Abdullah Abu Massoud was born in a Bedouin encampment in what is now Israel. His family fled Israeli forces during the war over Israel's creation, walking to Egyptian-run Gaza. More than 700,000 Palestinians were uprooted at the time.
Bassama, 72, said that after Israel's capture of the territory in 1967, Gaza residents began talking of leaving, fearful of what Israeli rule might bring. Israel was offering transportation to Jordan, Bassama said.
In April 1968, the Abu Massouds and other displaced Palestinians from Gaza boarded a truck to Jordan's border. From there, they took buses to an area near the town of Jerash where UNRWA was setting up a tent camp. Bassama remembers her feet sticking out of the tiny tent while she slept.
Under US proposals in previous Israeli-Palestinian talks, a Palestinian state created from lands Israel captured in 1967 would welcome families like the Abu Massouds. In addition, an agreed upon number of refugees would be allowed to return to Israel and others could opt to stay in their host countries.
But disagreements remained, and talks failed. Palestinians wanted Israel to accept moral responsibility for the plight of refugees. Israel feared this would lead to a large-scale return to Israel and dilute its Jewish majority.
There have been no serious negotiations since gaps widened with the 2009 election of Benjamin Netanyahu as Israel's prime minister. Continued Israeli settlement expansion made a partition deal more difficult
Today, 5.3 million Palestinians and their descendants are registered with UNRWA in Jordan, Lebanon, Syria, the West Bank and Gaza Strip, making them eligible for health and education services. Some in Netanyahu's government allege UNRWA and others perpetuate the refugee problem artificially. UN. officials say refugee status is typically handed down through the generations in protracted conflicts.
Most Palestinians in Jordan received citizenship as descendants of refugees from the neighboring West Bank, which was under Jordanian control for two decades, until 1967 |
This has curtailed opportunities.
Alaa Abu Awad dropped out of school because there was no payoff for an education. As a tailor, he struggles to feed his family. Business has slowed because of rising prices and unemployment. He fears he'll spend his life in the camp.

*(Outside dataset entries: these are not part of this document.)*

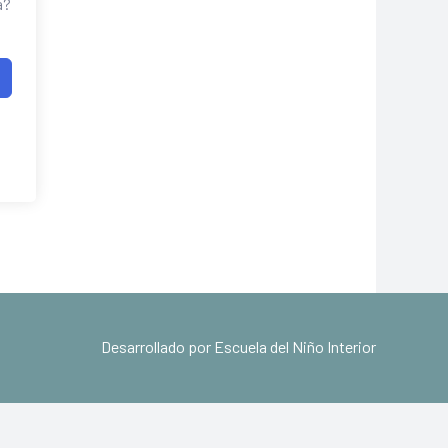
a?
Desarrollado por Escuela del Niño Interior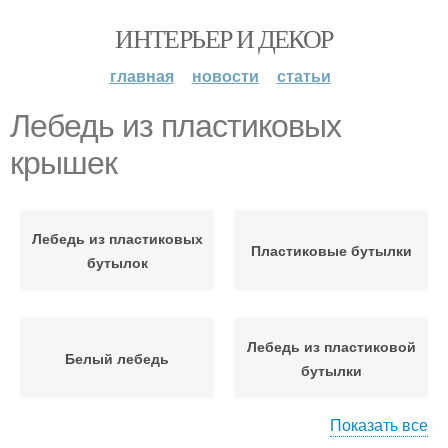
ИНТЕРЬЕР И ДЕКОР
главная
новости
статьи
Лебедь из пластиковых
крышек
Лебедь из пластиковых
Пластиковые бутылки
бутылок
Лебедь из пластиковой
Белый лебедь
бутылки
Показать все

Circumstances vary for displaced Palestinians like the Abu Massouds.
Fewer than 30 percent live in UN camps. Many are poor. Others became successful; Palestinians helped drive economies in Jordan and elsewhere in the Middle East.

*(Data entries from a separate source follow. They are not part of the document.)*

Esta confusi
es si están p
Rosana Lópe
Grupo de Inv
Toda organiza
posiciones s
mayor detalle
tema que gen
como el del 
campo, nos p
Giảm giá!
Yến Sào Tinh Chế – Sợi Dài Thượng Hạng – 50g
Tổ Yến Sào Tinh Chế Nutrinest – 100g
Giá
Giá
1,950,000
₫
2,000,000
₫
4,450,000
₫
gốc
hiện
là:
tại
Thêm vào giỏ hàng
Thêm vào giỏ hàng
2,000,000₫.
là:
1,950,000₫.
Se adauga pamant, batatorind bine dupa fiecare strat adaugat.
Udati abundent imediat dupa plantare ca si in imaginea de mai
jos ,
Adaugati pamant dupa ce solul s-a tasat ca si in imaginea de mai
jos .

In Lebanon, refugees cannot access public health or schools and are barred from most skilled professions.
In Palestinian-run areas of the West Bank and Gaza, descendants of refugees have the same rights as others. Pinned down by poverty, many remain in camps, which have been hotbeds of unrest against Israel and resentment against the Palestinian ruling elite.
Life in Jerash has changed the women.
Unlike Bassama's generation, the younger women wear face veils, signaling that a more fundamentalist version of Islam is taking root. The women say being covered head to toe also offers protection in the crowded camp.
Privacy is rare. In the Abu Massoud home, Bassama typically sits on a floor cushion, overseeing young female relatives as they cook and clean.
She accepts her refugee life as fate. She did her best to provide a home for their seven children, all now married.
Bassama has no hope of return and expects to be buried in the camp's rundown cemetery.